As vehicles get smarter, cybersecurity in the automotive industry is a growing concern for vehicle manufacturers, OEMs and drivers. The amount of technology embedded into connected cars creates a growing attack surface that allows hackers to exploit vulnerabilities to access car systems, where drivers’ personal information and their physical safety could be compromised.
This isn’t the stuff of science fiction either. In 2015, for example, researchers proved that they could take control of a Jeep Cherokee remotely and send it off the road. That same year, hackers found a vulnerability in BMW’s ConnectedDrive technology and exploited the weakness to take control of vehicle functions.
We have also seen attackers reuse attack techniques used in other environments (most notably Operational Technologies) so it is not out of the question that we could see ransomware attacks on vehicles soon.
The automotive industry has a unique set of challenges when it comes to security. For starters, connected cars and autonomous vehicles are highly complex, relying on over 100 million lines of code - that's more than a commercial aircraft, a fighter jet and Facebook combined. Add this to over 30,000 component parts, 30-100 Electronic Control Units (ECUs) and around 25 gigabytes of data created every hour by a connected car, and we can see that today’s car is a sophisticated computer than needs securing, patching and updating regularly.
Then there is the supply chain, which is highly fragmented with hundreds of suppliers each producing component parts and ECUs to their own standards and patch specifications. And, even if the individual component is robust, poor integration can lead to vulnerabilities.
With the introduction of 5G networks, automotive manufacturers now have a much more robust means of updating vehicles ‘over the air’. What the traditional IT industry has faced for years with patching is going to become a reality in the automotive sector. Vehicle updates and patches can be deployed without visiting the dealership.
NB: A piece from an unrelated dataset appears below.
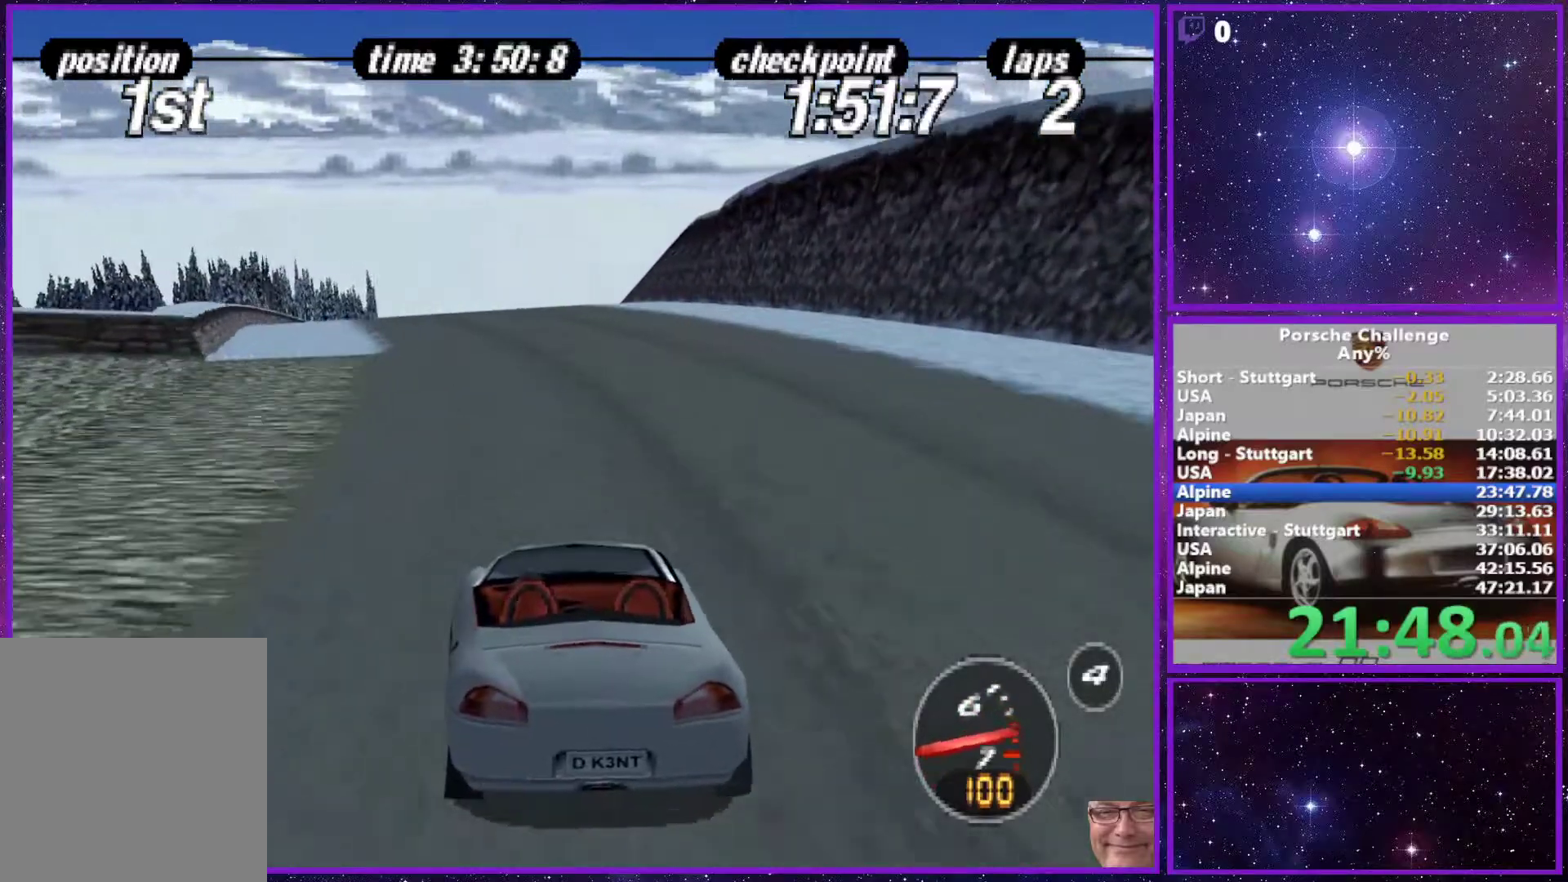
{"dt_ms": 500, "buttons": [], "left_stick": "center", "right_stick": "center", "events": []}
Manufacturers will look to its supplier ecosystem to share the responsibility for security. Traditionally, they will specify exactly what they expect suppliers to produce, but they will only vaguely specify cybersecurity requirements and are unlikely to mandate the use of specific standards or frameworks.
Plus, suppliers have been reluctant to invest in creating their own standards in case the manufacturer mandates a different one. (There is an exception to this rule with VW announcing recently it is to create its own centralized operating system across all 12 VW Group Brands thus establishing a common single software stack for everything from instrument displays and infotainment to powertrain and chassis management).
It’s a stalemate situation that cannot continue if security is ever to be part of the design stage of a vehicle and the manufacturer – as the final assembler of all component parts – needs to take responsibility for ensuring that third-party systems are also ‘secure by design’, and that systems do not become vulnerable when connected. Standardization of automotive cyber platforms can only be good in the long run for auto-industry cybersecurity.
The connected car is going to make itself indispensable for owners. By making journeys easier (such as avoiding jams automatically) and without having to visit the dealerships for software upgrades, the ownership model will become easier.
In the future, there will be the move to full automation, which is likely to have more of an impact on how we use our vehicles. If we are removed from the pleasure of driving, would we want to own a vehicle? If we then move to an autonomous lift-share model, do we consent to our data being stored on every vehicle we use, for example, and is there going to be a facility to remove that information when we step out of the vehicle?
There are plenty of issues that are going to start to crop up that people are not considering at the moment.